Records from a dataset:
+ + + +
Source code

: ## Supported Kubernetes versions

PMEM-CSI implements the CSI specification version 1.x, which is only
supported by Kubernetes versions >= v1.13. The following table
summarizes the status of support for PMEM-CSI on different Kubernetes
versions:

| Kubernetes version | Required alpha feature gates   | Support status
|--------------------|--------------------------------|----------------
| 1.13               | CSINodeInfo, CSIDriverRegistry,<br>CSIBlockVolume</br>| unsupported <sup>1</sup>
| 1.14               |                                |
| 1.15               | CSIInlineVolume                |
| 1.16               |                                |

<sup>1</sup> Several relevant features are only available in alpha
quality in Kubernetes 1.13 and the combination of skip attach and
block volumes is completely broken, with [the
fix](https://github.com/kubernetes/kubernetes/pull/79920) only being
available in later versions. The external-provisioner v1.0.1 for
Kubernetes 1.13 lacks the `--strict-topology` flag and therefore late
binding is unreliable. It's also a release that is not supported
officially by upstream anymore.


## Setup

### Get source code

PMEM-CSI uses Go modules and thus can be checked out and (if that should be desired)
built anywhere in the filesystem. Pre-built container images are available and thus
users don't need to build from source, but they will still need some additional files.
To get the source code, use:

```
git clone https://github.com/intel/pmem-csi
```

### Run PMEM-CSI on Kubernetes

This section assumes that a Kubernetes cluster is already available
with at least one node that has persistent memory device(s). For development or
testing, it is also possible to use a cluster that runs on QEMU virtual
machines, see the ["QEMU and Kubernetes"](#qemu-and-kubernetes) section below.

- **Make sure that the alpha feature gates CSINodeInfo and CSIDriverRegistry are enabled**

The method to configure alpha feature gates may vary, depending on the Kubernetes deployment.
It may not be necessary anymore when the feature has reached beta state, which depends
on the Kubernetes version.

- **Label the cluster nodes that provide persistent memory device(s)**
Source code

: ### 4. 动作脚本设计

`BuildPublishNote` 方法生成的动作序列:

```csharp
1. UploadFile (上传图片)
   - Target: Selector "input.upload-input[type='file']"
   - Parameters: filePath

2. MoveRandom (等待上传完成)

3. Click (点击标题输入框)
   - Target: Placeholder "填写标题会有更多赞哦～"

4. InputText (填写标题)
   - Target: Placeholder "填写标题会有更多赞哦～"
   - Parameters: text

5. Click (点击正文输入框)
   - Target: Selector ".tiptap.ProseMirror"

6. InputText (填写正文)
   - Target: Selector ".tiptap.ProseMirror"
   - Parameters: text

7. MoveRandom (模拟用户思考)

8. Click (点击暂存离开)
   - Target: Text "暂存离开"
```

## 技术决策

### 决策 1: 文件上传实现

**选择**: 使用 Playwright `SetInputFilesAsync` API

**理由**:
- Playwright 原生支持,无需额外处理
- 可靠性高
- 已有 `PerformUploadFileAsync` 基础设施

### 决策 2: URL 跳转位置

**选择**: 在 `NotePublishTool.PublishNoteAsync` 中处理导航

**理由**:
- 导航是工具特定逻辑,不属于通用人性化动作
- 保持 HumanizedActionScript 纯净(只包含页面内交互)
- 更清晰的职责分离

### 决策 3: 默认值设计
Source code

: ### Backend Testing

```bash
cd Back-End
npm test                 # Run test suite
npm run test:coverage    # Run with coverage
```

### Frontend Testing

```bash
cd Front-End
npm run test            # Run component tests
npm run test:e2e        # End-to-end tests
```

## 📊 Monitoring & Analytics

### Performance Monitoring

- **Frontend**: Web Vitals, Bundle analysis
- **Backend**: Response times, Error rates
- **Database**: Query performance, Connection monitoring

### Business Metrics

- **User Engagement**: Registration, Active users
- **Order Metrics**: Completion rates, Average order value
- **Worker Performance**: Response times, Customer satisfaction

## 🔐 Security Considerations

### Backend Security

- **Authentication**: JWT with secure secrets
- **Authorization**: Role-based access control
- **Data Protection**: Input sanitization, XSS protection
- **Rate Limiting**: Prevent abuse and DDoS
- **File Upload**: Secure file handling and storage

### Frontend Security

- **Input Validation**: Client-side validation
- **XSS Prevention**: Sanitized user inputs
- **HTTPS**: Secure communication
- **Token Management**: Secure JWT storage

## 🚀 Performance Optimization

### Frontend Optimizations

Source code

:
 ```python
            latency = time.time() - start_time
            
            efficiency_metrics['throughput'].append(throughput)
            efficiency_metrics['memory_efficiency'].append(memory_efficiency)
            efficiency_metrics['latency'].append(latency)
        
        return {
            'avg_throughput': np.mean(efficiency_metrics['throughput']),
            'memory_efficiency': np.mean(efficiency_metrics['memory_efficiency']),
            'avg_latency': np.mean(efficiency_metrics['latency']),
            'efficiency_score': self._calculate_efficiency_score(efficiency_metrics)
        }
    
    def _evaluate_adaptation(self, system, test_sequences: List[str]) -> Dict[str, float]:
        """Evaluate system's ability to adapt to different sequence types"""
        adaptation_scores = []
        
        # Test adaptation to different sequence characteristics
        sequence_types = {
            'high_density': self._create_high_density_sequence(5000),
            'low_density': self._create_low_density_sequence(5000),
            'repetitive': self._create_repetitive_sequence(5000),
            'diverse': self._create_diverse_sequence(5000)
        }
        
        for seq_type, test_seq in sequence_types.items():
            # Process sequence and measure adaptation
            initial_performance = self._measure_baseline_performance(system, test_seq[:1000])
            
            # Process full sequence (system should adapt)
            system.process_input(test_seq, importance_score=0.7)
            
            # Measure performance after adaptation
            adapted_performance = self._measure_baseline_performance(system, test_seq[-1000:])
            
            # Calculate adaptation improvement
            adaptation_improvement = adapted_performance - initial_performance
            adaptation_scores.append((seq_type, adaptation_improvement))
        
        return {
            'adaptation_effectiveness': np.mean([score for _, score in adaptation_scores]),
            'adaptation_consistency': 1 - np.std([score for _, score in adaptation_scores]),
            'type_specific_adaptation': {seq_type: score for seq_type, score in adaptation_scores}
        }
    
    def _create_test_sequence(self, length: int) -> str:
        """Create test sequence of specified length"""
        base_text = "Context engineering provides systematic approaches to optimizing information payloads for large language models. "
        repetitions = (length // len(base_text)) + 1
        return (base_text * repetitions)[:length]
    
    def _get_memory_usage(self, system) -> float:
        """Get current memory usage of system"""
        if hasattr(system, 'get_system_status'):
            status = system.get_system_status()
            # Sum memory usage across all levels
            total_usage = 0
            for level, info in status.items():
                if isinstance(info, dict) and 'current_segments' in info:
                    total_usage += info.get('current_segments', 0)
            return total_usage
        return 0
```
+ + + +
Exercise description:
Retype the records above without changing a single word.

Response:
Source code

: ## Supported Kubernetes versions

PMEM-CSI implements the CSI specification version 1.x, which is only
supported by Kubernetes versions >= v1.13. The following table
summarizes the status of support for PMEM-CSI on different Kubernetes
versions:

| Kubernetes version | Required alpha feature gates   | Support status
|--------------------|--------------------------------|----------------
| 1.13               | CSINodeInfo, CSIDriverRegistry,<br>CSIBlockVolume</br>| unsupported <sup>1</sup>
| 1.14               |                                |
| 1.15               | CSIInlineVolume                |
| 1.16               |                                |

<sup>1</sup> Several relevant features are only available in alpha
quality in Kubernetes 1.13 and the combination of skip attach and
block volumes is completely broken, with [the
fix](https://github.com/kubernetes/kubernetes/pull/79920) only being
available in later versions. The external-provisioner v1.0.1 for
Kubernetes 1.13 lacks the `--strict-topology` flag and therefore late
binding is unreliable. It's also a release that is not supported
officially by upstream anymore.


## Setup

### Get source code

PMEM-CSI uses Go modules and thus can be checked out and (if that should be desired)
built anywhere in the filesystem. Pre-built container images are available and thus
users don't need to build from source, but they will still need some additional files.
To get the source code, use:

```
git clone https://github.com/intel/pmem-csi
```

### Run PMEM-CSI on Kubernetes

This section assumes that a Kubernetes cluster is already available
with at least one node that has persistent memory device(s). For development or
testing, it is also possible to use a cluster that runs on QEMU virtual
machines, see the ["QEMU and Kubernetes"](#qemu-and-kubernetes) section below.

- **Make sure that the alpha feature gates CSINodeInfo and CSIDriverRegistry are enabled**

The method to configure alpha feature gates may vary, depending on the Kubernetes deployment.
It may not be necessary anymore when the feature has reached beta state, which depends
on the Kubernetes version.

- **Label the cluster nodes that provide persistent memory device(s)**
Source code

: ### 4. 动作脚本设计

`BuildPublishNote` 方法生成的动作序列:

```csharp
1. UploadFile (上传图片)
   - Target: Selector "input.upload-input[type='file']"
   - Parameters: filePath

2. MoveRandom (等待上传完成)

3. Click (点击标题输入框)
   - Target: Placeholder "填写标题会有更多赞哦～"

4. InputText (填写标题)
   - Target: Placeholder "填写标题会有更多赞哦～"
   - Parameters: text

5. Click (点击正文输入框)
   - Target: Selector ".tiptap.ProseMirror"

6. InputText (填写正文)
   - Target: Selector ".tiptap.ProseMirror"
   - Parameters: text

7. MoveRandom (模拟用户思考)

8. Click (点击暂存离开)
   - Target: Text "暂存离开"
```

## 技术决策

### 决策 1: 文件上传实现

**选择**: 使用 Playwright `SetInputFilesAsync` API

**理由**:
- Playwright 原生支持,无需额外处理
- 可靠性高
- 已有 `PerformUploadFileAsync` 基础设施

### 决策 2: URL 跳转位置

**选择**: 在 `NotePublishTool.PublishNoteAsync` 中处理导航

**理由**:
- 导航是工具特定逻辑,不属于通用人性化动作
- 保持 HumanizedActionScript 纯净(只包含页面内交互)
- 更清晰的职责分离

### 决策 3: 默认值设计
Source code

: ### Backend Testing

```bash
cd Back-End
npm test                 # Run test suite
npm run test:coverage    # Run with coverage
```

### Frontend Testing

```bash
cd Front-End
npm run test            # Run component tests
npm run test:e2e        # End-to-end tests
```

## 📊 Monitoring & Analytics

### Performance Monitoring

- **Frontend**: Web Vitals, Bundle analysis
- **Backend**: Response times, Error rates
- **Database**: Query performance, Connection monitoring

### Business Metrics

- **User Engagement**: Registration, Active users
- **Order Metrics**: Completion rates, Average order value
- **Worker Performance**: Response times, Customer satisfaction

## 🔐 Security Considerations

### Backend Security

- **Authentication**: JWT with secure secrets
- **Authorization**: Role-based access control
- **Data Protection**: Input sanitization, XSS protection
- **Rate Limiting**: Prevent abuse and DDoS
- **File Upload**: Secure file handling and storage

### Frontend Security

- **Input Validation**: Client-side validation
- **XSS Prevention**: Sanitized user inputs
- **HTTPS**: Secure communication
- **Token Management**: Secure JWT storage

## 🚀 Performance Optimization

### Frontend Optimizations

Source code

:
 ```python
            latency = time.time() - start_time
            
            efficiency_metrics['throughput'].append(throughput)
            efficiency_metrics['memory_efficiency'].append(memory_efficiency)
            efficiency_metrics['latency'].append(latency)
        
        return {
            'avg_throughput': np.mean(efficiency_metrics['throughput']),
            'memory_efficiency': np.mean(efficiency_metrics['memory_efficiency']),
            'avg_latency': np.mean(efficiency_metrics['latency']),
            'efficiency_score': self._calculate_efficiency_score(efficiency_metrics)
        }
    
    def _evaluate_adaptation(self, system, test_sequences: List[str]) -> Dict[str, float]:
        """Evaluate system's ability to adapt to different sequence types"""
        adaptation_scores = []
        
        # Test adaptation to different sequence characteristics
        sequence_types = {
            'high_density': self._create_high_density_sequence(5000),
            'low_density': self._create_low_density_sequence(5000),
            'repetitive': self._create_repetitive_sequence(5000),
            'diverse': self._create_diverse_sequence(5000)
        }
        
        for seq_type, test_seq in sequence_types.items():
            # Process sequence and measure adaptation
            initial_performance = self._measure_baseline_performance(system, test_seq[:1000])
            
            # Process full sequence (system should adapt)
            system.process_input(test_seq, importance_score=0.7)
            
            # Measure performance after adaptation
            adapted_performance = self._measure_baseline_performance(system, test_seq[-1000:])
            
            # Calculate adaptation improvement
            adaptation_improvement = adapted_performance - initial_performance
            adaptation_scores.append((seq_type, adaptation_improvement))
        
        return {
            'adaptation_effectiveness': np.mean([score for _, score in adaptation_scores]),
            'adaptation_consistency': 1 - np.std([score for _, score in adaptation_scores]),
            'type_specific_adaptation': {seq_type: score for seq_type, score in adaptation_scores}
        }
    
    def _create_test_sequence(self, length: int) -> str:
        """Create test sequence of specified length"""
        base_text = "Context engineering provides systematic approaches to optimizing information payloads for large language models. "
        repetitions = (length // len(base_text)) + 1
        return (base_text * repetitions)[:length]
    
    def _get_memory_usage(self, system) -> float:
        """Get current memory usage of system"""
        if hasattr(system, 'get_system_status'):
            status = system.get_system_status()
            # Sum memory usage across all levels
            total_usage = 0
            for level, info in status.items():
                if isinstance(info, dict) and 'current_segments' in info:
                    total_usage += info.get('current_segments', 0)
            return total_usage
        return 0
```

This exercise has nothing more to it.